Page segmentation data
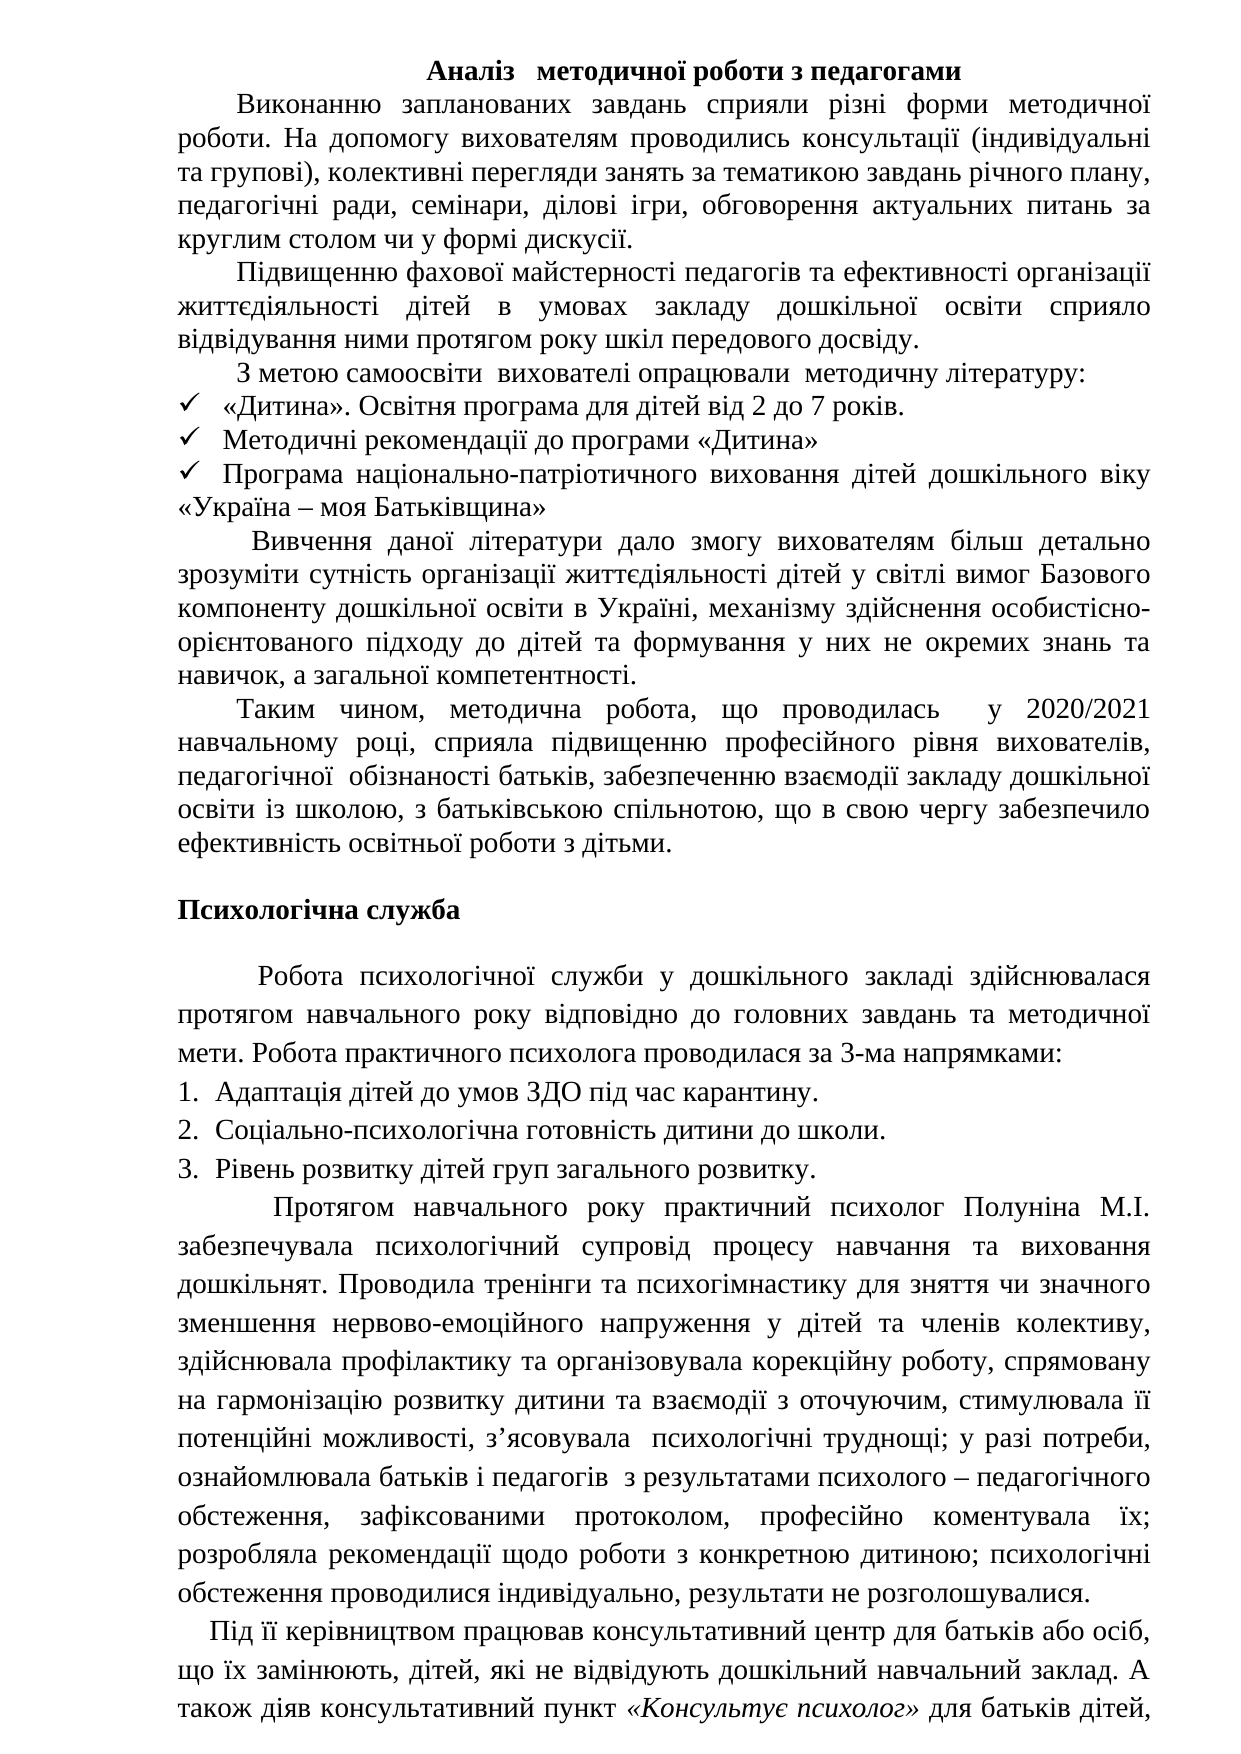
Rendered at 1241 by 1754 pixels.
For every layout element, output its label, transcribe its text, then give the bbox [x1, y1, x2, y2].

list Адаптація дітей до умов ЗДО під час карантину. [177, 1074, 1152, 1107]
list Рівень розвитку дітей груп загального розвитку. [177, 1151, 1152, 1184]
text Психологічна служба [177, 892, 1152, 926]
list «Дитина». Освітня програма для дітей від 2 до 7 років. [177, 388, 1152, 422]
text Таким чином, методична робота, що проводилась у 2020/2021 навчальному році, сприяла підвищенню професійного рівня вихователів, педагогічної обізнаності батьків, забезпеченню взаємодії закладу дошкільної освіти із школою, з батьківською спільнотою, що в свою чергу забезпечило ефективність освітньої роботи з дітьми. [177, 691, 1152, 858]
text Підвищенню фахової майстерності педагогів та ефективності організації життєдіяльності дітей в умовах закладу дошкільної освіти сприяло відвідування ними протягом року шкіл передового досвіду. [177, 254, 1152, 355]
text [177, 1613, 1152, 1724]
text Протягом навчального року практичний психолог Полуніна М.І. забезпечувала психологічний супровід процесу навчання та виховання дошкільнят. Проводила тренінги та психогімнастику для зняття чи значного зменшення нервово-емоційного напруження у дітей та членів колективу, здійснювала профілактику та організовувала корекційну роботу, спрямовану на гармонізацію розвитку дитини та взаємодії з оточуючим, стимулювала її потенційні можливості, з’ясовувала психологічні труднощі; у разі потреби, ознайомлювала батьків і педагогів з результатами психолого – педагогічного обстеження, зафіксованими протоколом, професійно коментувала їх; розробляла рекомендації щодо роботи з конкретною дитиною; психологічні обстеження проводилися індивідуально, результати не розголошувалися. [177, 1189, 1152, 1608]
list Програма національно-патріотичного виховання дітей дошкільного віку «Україна – моя Батьківщина» [177, 456, 1152, 523]
text Вивчення даної літератури дало змогу вихователям більш детально зрозуміти сутність організації життєдіяльності дітей у світлі вимог Базового компоненту дошкільної освіти в Україні, механізму здійснення особистісно-орієнтованого підходу до дітей та формування у них не окремих знань та навичок, а загальної компетентності. [177, 523, 1152, 691]
text З метою самоосвіти вихователі опрацювали методичну літературу: [177, 355, 1152, 388]
text Робота психологічної служби у дошкільного закладі здійснювалася протягом навчального року відповідно до головних завдань та методичної мети. Робота практичного психолога проводилася за 3-ма напрямками: [177, 958, 1152, 1069]
text Виконанню запланованих завдань сприяли різні форми методичної роботи. На допомогу вихователям проводились консультації (індивідуальні та групові), колективні перегляди занять за тематикою завдань річного плану, педагогічні ради, семінари, ділові ігри, обговорення актуальних питань за круглим столом чи у формі дискусії. [177, 87, 1152, 254]
text Аналіз методичної роботи з педагогами [177, 53, 1152, 87]
list Соціально-психологічна готовність дитини до школи. [177, 1112, 1152, 1146]
list Методичні рекомендації до програми «Дитина» [177, 422, 1152, 456]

Aim of the task:
An exact reproduction of the data is needed, with no pictures included.

Result of the task:
Rendered at 1241 by 1754 pixels.
For every layout element, output its label, transcribe its text, then give the bbox [x1, y1, x2, y2].

list Адаптація дітей до умов ЗДО під час карантину. [177, 1074, 1152, 1107]
list Рівень розвитку дітей груп загального розвитку. [177, 1151, 1152, 1184]
text Психологічна служба [177, 892, 1152, 926]
list «Дитина». Освітня програма для дітей від 2 до 7 років. [177, 388, 1152, 422]
text Таким чином, методична робота, що проводилась у 2020/2021 навчальному році, сприяла підвищенню професійного рівня вихователів, педагогічної обізнаності батьків, забезпеченню взаємодії закладу дошкільної освіти із школою, з батьківською спільнотою, що в свою чергу забезпечило ефективність освітньої роботи з дітьми. [177, 691, 1152, 858]
text Підвищенню фахової майстерності педагогів та ефективності організації життєдіяльності дітей в умовах закладу дошкільної освіти сприяло відвідування ними протягом року шкіл передового досвіду. [177, 254, 1152, 355]
text [177, 1613, 1152, 1724]
text Протягом навчального року практичний психолог Полуніна М.І. забезпечувала психологічний супровід процесу навчання та виховання дошкільнят. Проводила тренінги та психогімнастику для зняття чи значного зменшення нервово-емоційного напруження у дітей та членів колективу, здійснювала профілактику та організовувала корекційну роботу, спрямовану на гармонізацію розвитку дитини та взаємодії з оточуючим, стимулювала її потенційні можливості, з’ясовувала психологічні труднощі; у разі потреби, ознайомлювала батьків і педагогів з результатами психолого – педагогічного обстеження, зафіксованими протоколом, професійно коментувала їх; розробляла рекомендації щодо роботи з конкретною дитиною; психологічні обстеження проводилися індивідуально, результати не розголошувалися. [177, 1189, 1152, 1608]
list Програма національно-патріотичного виховання дітей дошкільного віку «Україна – моя Батьківщина» [177, 456, 1152, 523]
text Вивчення даної літератури дало змогу вихователям більш детально зрозуміти сутність організації життєдіяльності дітей у світлі вимог Базового компоненту дошкільної освіти в Україні, механізму здійснення особистісно-орієнтованого підходу до дітей та формування у них не окремих знань та навичок, а загальної компетентності. [177, 523, 1152, 691]
text З метою самоосвіти вихователі опрацювали методичну літературу: [177, 355, 1152, 388]
text Робота психологічної служби у дошкільного закладі здійснювалася протягом навчального року відповідно до головних завдань та методичної мети. Робота практичного психолога проводилася за 3-ма напрямками: [177, 958, 1152, 1069]
text Виконанню запланованих завдань сприяли різні форми методичної роботи. На допомогу вихователям проводились консультації (індивідуальні та групові), колективні перегляди занять за тематикою завдань річного плану, педагогічні ради, семінари, ділові ігри, обговорення актуальних питань за круглим столом чи у формі дискусії. [177, 87, 1152, 254]
text Аналіз методичної роботи з педагогами [177, 53, 1152, 87]
list Соціально-психологічна готовність дитини до школи. [177, 1112, 1152, 1146]
list Методичні рекомендації до програми «Дитина» [177, 422, 1152, 456]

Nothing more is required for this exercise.